Saved entries

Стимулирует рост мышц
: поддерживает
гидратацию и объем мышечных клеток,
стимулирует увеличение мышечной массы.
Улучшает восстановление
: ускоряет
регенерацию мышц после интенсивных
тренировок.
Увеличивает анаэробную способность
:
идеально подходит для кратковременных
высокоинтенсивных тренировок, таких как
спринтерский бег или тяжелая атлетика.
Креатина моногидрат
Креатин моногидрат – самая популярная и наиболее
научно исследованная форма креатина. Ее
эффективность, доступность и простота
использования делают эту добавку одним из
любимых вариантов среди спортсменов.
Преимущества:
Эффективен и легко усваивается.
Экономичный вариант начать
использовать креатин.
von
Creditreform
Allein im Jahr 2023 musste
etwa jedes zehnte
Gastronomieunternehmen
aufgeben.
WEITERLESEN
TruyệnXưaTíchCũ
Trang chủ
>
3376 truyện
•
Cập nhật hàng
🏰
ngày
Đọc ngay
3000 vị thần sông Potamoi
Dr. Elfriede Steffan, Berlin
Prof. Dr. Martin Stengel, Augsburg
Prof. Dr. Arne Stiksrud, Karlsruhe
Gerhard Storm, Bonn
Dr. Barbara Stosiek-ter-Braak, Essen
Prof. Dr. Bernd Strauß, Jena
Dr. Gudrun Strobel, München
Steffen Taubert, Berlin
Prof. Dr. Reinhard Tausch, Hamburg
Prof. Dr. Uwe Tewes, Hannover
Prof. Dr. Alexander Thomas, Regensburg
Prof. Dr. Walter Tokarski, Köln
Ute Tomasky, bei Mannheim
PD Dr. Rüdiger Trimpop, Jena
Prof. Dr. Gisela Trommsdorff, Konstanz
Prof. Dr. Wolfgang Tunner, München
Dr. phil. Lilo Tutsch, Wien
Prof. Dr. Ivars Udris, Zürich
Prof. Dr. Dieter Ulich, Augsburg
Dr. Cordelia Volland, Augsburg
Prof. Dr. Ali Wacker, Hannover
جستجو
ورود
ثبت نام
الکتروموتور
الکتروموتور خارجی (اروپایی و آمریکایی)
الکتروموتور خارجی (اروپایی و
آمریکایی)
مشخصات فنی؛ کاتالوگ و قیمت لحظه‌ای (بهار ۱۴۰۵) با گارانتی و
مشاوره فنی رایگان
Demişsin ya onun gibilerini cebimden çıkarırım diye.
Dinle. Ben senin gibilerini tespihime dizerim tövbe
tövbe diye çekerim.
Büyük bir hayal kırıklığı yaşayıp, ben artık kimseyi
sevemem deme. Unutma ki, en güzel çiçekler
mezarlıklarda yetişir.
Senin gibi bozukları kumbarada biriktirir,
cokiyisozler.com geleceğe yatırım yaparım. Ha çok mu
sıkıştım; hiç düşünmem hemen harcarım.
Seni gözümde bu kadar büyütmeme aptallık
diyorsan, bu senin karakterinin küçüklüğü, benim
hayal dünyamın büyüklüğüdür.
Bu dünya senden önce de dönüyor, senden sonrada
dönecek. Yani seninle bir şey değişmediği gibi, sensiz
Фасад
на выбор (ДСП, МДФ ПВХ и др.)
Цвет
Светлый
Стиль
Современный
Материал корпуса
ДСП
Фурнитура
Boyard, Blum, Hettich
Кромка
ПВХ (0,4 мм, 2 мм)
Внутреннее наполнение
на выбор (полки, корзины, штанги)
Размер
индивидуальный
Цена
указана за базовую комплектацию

• _TASK DIRECTIONS_
Copy out the rows word for word, from the very first line through the line containing "спринтерский бег или тяжелая атлетика.", including that line.

• _SOLUTION TO THE PROBLEM_
Стимулирует рост мышц
: поддерживает
гидратацию и объем мышечных клеток,
стимулирует увеличение мышечной массы.
Улучшает восстановление
: ускоряет
регенерацию мышц после интенсивных
тренировок.
Увеличивает анаэробную способность
:
идеально подходит для кратковременных
высокоинтенсивных тренировок, таких как
спринтерский бег или тяжелая атлетика.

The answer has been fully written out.